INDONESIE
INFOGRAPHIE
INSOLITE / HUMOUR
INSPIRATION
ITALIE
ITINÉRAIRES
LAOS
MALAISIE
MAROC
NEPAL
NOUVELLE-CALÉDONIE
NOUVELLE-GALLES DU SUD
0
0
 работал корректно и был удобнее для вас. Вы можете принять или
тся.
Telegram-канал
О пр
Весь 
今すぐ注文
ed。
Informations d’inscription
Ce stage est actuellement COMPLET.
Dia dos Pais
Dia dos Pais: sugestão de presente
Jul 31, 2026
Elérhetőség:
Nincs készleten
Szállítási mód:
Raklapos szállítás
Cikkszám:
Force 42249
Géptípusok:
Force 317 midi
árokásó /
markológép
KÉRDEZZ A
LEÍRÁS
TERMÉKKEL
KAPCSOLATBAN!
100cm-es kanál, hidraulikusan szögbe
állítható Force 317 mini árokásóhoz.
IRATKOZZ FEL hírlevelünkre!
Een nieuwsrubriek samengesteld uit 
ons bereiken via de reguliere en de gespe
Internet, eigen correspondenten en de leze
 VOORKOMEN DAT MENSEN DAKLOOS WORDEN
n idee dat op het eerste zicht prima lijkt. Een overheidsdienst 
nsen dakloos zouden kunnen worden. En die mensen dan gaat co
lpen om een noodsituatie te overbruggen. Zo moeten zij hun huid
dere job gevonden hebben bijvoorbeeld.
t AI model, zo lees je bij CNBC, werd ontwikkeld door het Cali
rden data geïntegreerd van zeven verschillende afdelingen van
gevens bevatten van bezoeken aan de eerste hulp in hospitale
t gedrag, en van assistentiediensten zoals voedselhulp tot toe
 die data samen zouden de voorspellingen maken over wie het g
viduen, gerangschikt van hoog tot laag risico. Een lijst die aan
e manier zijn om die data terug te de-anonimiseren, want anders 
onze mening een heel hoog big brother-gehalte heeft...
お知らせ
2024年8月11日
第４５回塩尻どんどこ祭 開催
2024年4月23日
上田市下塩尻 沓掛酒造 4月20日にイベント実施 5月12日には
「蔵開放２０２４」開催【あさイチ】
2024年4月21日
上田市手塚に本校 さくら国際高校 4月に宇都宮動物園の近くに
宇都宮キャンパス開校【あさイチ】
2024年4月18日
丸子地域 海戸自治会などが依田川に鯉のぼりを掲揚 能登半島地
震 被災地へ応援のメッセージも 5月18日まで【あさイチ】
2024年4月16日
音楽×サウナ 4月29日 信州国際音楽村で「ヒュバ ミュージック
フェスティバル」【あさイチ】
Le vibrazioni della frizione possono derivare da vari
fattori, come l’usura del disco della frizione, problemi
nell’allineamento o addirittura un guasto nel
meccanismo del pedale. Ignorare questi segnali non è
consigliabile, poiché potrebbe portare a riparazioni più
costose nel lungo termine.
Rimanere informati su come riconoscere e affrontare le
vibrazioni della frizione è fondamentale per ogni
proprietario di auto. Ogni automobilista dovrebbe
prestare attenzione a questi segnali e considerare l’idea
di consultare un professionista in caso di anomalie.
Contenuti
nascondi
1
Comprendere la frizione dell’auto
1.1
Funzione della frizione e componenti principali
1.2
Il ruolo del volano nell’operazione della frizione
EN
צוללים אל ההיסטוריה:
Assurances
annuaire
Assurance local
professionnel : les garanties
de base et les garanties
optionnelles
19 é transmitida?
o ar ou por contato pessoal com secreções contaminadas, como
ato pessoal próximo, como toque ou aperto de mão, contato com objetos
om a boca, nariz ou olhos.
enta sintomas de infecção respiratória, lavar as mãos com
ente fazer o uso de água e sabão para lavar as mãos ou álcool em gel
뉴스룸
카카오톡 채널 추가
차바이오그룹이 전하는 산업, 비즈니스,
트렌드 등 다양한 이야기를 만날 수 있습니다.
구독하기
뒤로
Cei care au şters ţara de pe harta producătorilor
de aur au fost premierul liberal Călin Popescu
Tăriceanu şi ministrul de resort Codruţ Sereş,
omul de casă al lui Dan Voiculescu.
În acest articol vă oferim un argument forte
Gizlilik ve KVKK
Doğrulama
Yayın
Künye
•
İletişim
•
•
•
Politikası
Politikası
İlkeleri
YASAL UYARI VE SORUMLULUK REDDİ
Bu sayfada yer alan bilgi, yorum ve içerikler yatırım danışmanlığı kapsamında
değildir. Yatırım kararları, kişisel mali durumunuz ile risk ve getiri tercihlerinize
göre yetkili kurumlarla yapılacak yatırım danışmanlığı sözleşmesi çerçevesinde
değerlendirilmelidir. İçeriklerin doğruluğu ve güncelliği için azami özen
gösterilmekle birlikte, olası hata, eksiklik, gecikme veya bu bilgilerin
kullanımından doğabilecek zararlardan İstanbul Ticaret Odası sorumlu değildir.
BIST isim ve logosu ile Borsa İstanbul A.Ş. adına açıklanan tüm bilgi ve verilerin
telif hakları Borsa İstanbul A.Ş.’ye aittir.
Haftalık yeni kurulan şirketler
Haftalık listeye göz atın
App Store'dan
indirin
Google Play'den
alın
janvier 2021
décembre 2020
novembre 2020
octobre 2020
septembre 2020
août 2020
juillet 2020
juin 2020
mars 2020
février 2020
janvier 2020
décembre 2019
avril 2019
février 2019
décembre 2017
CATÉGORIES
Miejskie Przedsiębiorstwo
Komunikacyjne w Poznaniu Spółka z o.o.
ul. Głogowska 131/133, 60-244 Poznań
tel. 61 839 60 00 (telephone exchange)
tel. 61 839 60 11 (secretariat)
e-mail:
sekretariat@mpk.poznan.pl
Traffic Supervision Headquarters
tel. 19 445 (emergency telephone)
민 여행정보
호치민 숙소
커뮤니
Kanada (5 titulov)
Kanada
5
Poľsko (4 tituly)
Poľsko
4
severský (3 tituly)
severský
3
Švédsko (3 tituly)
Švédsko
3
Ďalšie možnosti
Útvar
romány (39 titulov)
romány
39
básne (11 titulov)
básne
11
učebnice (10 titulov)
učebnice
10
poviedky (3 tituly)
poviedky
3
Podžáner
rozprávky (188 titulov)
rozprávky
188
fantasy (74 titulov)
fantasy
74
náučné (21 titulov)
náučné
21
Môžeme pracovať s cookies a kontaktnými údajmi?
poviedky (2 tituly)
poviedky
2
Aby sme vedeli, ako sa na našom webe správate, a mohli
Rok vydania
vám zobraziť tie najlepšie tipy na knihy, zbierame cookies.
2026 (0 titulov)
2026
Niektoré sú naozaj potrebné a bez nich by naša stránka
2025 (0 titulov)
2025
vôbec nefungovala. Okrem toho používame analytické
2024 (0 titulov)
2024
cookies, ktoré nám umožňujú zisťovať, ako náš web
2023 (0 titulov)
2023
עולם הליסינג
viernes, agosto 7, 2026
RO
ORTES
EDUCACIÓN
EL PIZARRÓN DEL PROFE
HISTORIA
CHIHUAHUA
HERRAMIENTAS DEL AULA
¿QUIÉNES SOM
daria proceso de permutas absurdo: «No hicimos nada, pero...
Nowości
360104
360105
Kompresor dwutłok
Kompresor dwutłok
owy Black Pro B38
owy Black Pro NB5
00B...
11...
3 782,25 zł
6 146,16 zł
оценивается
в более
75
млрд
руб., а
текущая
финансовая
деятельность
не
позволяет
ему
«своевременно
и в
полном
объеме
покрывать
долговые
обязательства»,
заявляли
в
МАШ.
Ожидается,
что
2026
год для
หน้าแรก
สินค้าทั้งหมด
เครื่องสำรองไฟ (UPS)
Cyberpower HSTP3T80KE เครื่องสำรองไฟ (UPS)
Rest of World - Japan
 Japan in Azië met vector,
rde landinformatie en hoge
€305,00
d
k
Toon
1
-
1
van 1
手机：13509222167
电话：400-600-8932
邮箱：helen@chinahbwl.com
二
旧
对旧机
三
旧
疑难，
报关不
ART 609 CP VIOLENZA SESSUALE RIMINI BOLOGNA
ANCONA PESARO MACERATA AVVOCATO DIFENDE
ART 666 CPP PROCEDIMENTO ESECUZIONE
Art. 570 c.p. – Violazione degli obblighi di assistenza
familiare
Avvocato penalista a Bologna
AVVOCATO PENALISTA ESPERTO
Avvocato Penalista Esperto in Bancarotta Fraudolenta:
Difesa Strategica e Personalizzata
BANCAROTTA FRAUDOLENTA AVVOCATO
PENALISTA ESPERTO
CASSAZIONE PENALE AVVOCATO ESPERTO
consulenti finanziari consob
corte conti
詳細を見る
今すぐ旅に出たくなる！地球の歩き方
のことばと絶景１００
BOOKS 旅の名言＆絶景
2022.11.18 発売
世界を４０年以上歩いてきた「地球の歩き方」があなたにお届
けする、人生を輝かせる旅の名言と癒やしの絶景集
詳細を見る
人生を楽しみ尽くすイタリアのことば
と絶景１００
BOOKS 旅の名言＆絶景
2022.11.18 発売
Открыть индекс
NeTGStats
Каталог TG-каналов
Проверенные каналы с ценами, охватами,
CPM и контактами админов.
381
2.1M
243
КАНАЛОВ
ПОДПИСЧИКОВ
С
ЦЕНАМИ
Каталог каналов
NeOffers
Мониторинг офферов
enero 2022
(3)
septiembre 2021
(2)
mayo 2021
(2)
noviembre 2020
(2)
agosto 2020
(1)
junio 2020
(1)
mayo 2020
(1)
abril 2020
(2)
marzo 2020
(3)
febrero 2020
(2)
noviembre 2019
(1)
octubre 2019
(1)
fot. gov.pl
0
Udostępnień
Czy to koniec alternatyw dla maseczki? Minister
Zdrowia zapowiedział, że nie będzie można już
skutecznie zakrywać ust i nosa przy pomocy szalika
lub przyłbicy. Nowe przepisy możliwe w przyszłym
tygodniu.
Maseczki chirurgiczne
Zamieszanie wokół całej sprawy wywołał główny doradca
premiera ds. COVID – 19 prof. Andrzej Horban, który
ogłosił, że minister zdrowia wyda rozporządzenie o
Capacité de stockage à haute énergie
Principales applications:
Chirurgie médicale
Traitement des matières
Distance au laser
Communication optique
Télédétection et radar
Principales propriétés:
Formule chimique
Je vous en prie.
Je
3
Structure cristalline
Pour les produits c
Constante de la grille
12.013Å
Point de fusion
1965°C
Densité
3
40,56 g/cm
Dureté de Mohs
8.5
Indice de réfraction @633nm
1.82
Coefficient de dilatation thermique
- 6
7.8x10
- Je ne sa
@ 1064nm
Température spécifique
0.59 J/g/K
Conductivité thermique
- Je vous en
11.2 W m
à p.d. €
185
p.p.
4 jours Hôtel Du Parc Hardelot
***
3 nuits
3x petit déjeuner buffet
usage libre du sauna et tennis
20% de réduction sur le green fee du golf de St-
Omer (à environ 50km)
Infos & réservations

What is being asked: Please copy, without any change, the lines of the material from the first through the one containing "VOORKOMEN DAT MENSEN DAKLOOS WORDEN". Write nothing else.

Response:
INDONESIE
INFOGRAPHIE
INSOLITE / HUMOUR
INSPIRATION
ITALIE
ITINÉRAIRES
LAOS
MALAISIE
MAROC
NEPAL
NOUVELLE-CALÉDONIE
NOUVELLE-GALLES DU SUD
0
0
 работал корректно и был удобнее для вас. Вы можете принять или
тся.
Telegram-канал
О пр
Весь 
今すぐ注文
ed。
Informations d’inscription
Ce stage est actuellement COMPLET.
Dia dos Pais
Dia dos Pais: sugestão de presente
Jul 31, 2026
Elérhetőség:
Nincs készleten
Szállítási mód:
Raklapos szállítás
Cikkszám:
Force 42249
Géptípusok:
Force 317 midi
árokásó /
markológép
KÉRDEZZ A
LEÍRÁS
TERMÉKKEL
KAPCSOLATBAN!
100cm-es kanál, hidraulikusan szögbe
állítható Force 317 mini árokásóhoz.
IRATKOZZ FEL hírlevelünkre!
Een nieuwsrubriek samengesteld uit 
ons bereiken via de reguliere en de gespe
Internet, eigen correspondenten en de leze
 VOORKOMEN DAT MENSEN DAKLOOS WORDEN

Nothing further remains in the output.